+++ DOCUMENT SECTION +++
The pages that appear on your collection site start as Markdown files in the “pages” folder of your project repository. We usually call these “stubs”, because Jekyll will process their content and wrap it in template elements to create the final HTML pages.

Most of the page stubs are placeholders for the CollectionBuilder visualization features, such as “Browse” or “Subjects”, so you will rarely have to edit any of the default page stubs.

However, we hope you will edit the “about.md” and perhaps add more interpretive pages.

The sections below outline important basics of page files.

YAML Front Matter

For Jekyll to process the page stub, it must have “YAML Front Matter” at the top of the file. If you look at any of the stubs in the “pages” folder you can see examples. It looks like:

---
title: Browse
layout: browse
permalink: /browse.html
---

The front matter block starts with --- and ends with ---. In between those lines, the content is read by Jekyll as YAML data. Similar to editing “_config.yml” or “theme.yml”, this section will be key value pairs, with some special keys that Jekyll is looking for:

  • title is used for meta tags on the page.
  • layout corresponds to a template file in the “_layouts” folder (see Jekyll layouts for details). CollectionBuilder provides a variety of layouts for specific page types.
  • permalink tells Jekyll where to output the page in the site. This will start with slash /, and be a filename matching the stub, with the extension .html.

You may also see comments (following #) with more information about the page or configuration options.

The front matter block will not appear in the final page. Lines below the front matter block are interpreted by Jekyll as Markdown, and will be the content that appears in the rendered web page.
+++ STUDY MATERIAL +++
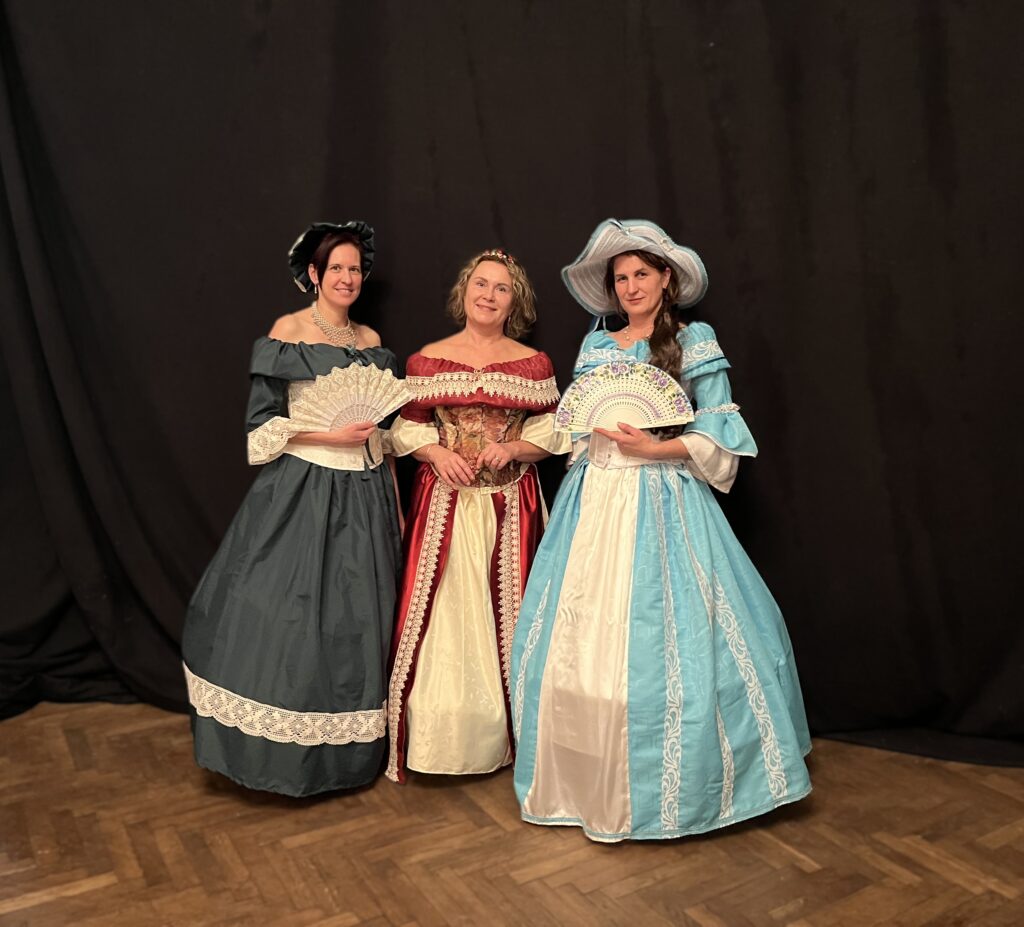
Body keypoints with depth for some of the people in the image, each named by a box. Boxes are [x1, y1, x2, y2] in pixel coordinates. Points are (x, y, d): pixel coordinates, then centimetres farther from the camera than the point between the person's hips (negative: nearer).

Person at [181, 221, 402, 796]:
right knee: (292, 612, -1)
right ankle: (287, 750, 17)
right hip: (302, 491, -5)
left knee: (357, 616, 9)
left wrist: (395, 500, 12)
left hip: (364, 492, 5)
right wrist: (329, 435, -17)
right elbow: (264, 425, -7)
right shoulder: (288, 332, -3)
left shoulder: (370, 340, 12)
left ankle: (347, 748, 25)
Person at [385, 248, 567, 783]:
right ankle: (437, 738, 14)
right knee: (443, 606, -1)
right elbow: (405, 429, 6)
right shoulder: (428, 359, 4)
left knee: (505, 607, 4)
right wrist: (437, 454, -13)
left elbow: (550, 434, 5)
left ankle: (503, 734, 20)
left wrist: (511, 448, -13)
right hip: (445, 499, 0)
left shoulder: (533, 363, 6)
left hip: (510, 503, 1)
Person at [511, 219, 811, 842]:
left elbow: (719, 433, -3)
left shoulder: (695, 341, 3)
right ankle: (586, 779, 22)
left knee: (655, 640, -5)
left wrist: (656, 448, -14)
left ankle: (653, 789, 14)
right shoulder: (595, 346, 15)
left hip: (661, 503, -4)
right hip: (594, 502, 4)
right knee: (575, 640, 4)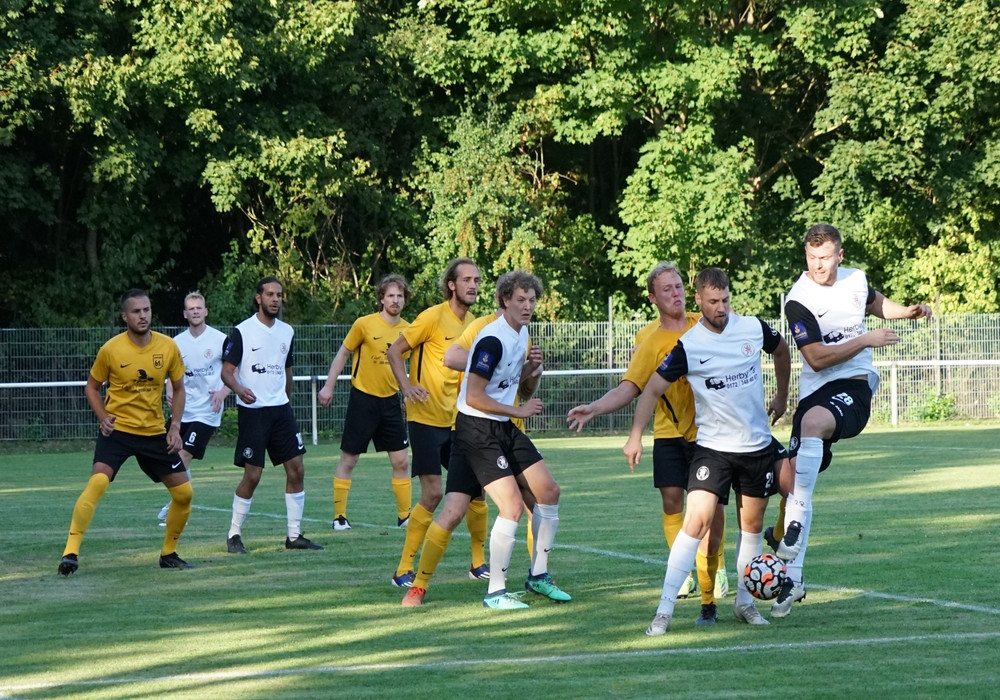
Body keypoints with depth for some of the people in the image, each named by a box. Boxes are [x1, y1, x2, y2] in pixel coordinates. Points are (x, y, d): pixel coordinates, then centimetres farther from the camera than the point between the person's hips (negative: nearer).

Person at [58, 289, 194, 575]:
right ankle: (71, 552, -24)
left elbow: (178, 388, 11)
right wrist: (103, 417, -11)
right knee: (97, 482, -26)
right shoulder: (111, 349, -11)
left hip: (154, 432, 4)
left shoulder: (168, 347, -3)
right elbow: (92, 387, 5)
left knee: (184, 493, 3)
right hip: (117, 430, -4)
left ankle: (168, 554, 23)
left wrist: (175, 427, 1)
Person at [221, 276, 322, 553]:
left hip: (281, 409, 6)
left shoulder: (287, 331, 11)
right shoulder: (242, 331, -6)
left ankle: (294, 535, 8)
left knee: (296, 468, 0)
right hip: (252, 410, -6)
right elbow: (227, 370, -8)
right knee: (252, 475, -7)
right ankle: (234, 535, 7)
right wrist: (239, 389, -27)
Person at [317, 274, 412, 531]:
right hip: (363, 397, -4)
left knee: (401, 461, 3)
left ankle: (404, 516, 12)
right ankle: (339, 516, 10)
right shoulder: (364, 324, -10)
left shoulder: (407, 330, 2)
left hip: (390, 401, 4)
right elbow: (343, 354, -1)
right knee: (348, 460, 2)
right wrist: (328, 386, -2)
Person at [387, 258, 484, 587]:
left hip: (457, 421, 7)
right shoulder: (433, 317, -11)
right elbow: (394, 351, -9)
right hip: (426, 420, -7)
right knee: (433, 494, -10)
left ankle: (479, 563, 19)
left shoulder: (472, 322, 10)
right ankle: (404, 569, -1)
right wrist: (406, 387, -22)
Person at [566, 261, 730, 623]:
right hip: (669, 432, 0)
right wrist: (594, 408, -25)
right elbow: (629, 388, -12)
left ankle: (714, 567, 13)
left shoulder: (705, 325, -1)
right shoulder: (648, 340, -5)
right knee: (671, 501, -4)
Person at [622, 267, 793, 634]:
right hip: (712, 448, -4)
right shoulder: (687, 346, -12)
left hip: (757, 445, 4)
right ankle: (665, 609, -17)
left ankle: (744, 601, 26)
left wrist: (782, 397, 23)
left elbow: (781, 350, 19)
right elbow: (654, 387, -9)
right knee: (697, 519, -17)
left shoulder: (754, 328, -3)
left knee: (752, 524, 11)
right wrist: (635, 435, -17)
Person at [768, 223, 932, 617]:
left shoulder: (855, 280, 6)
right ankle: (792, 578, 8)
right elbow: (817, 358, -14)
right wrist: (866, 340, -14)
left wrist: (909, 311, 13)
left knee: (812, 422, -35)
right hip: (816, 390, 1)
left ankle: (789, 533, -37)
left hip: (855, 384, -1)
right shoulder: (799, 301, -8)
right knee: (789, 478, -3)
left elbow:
+++
## PROBLEM SET
1. In the page stubs text, is each statement true? Answer yes or no, and quote the words that decide it. (a) The front matter block shows up in the final page. (b) The layout key matches a template file in the "_layouts" folder. (c) Most of the default page stubs will need frequent editing.
2. Revise the page stubs text by writing out everything from "For Jekyll to" down to "on the page.", with "key value pairs" changed to "key-value pairs".
Work only from the page stubs text and ignore the listing.

## ANSWER LIST
1.
(a) No: "The front matter block will not appear in the final page."
(b) Yes: "layout corresponds to a template file in the “_layouts” folder"
(c) No: "so you will rarely have to edit any of the default page stubs."

2.
For Jekyll to process the page stub, it must have “YAML Front Matter” at the top of the file. If you look at any of the stubs in the “pages” folder you can see examples. It looks like:

---
title: Browse
layout: browse
permalink: /browse.html
---

The front matter block starts with --- and ends with ---. In between those lines, the content is read by Jekyll as YAML data. Similar to editing “_config.yml” or “theme.yml”, this section will be key-value pairs, with some special keys that Jekyll is looking for:

  • title is used for meta tags on the page.